→ **WORK TO BE COMPLETED**
Your reply should contain only the line with "output lcd_e" and the lines after it through the end of the data, each written out exactly.

Dataset excerpts
■ ■ ■ ■ ■

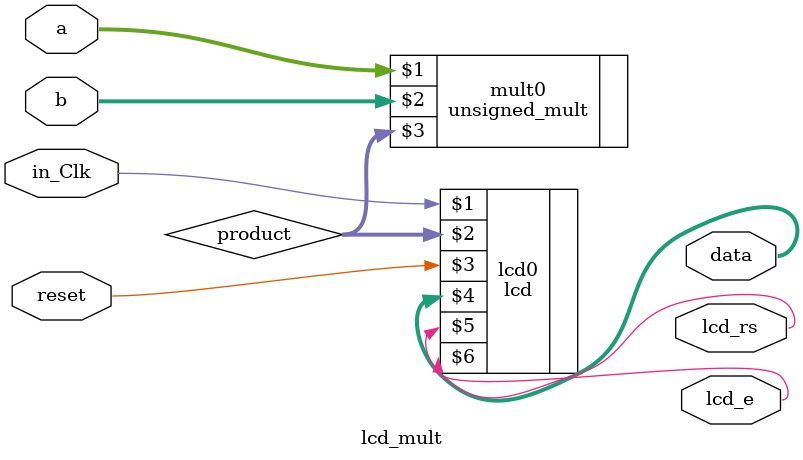
<source format=v>
module lcd_mult(
input in_Clk,
input [3:0] a, b,
input reset,
output [7:0] data,
output lcd_rs, 
output lcd_e
);

wire [7:0] product;

unsigned_mult mult0(a,b,product);
lcd lcd0(in_Clk,product,reset,data,lcd_rs,lcd_e);
   
endmodule

</source>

■ ■ ■ ■ ■

→ **REPLY**
output lcd_e
);

wire [7:0] product;

unsigned_mult mult0(a,b,product);
lcd lcd0(in_Clk,product,reset,data,lcd_rs,lcd_e);
   
endmodule

</source>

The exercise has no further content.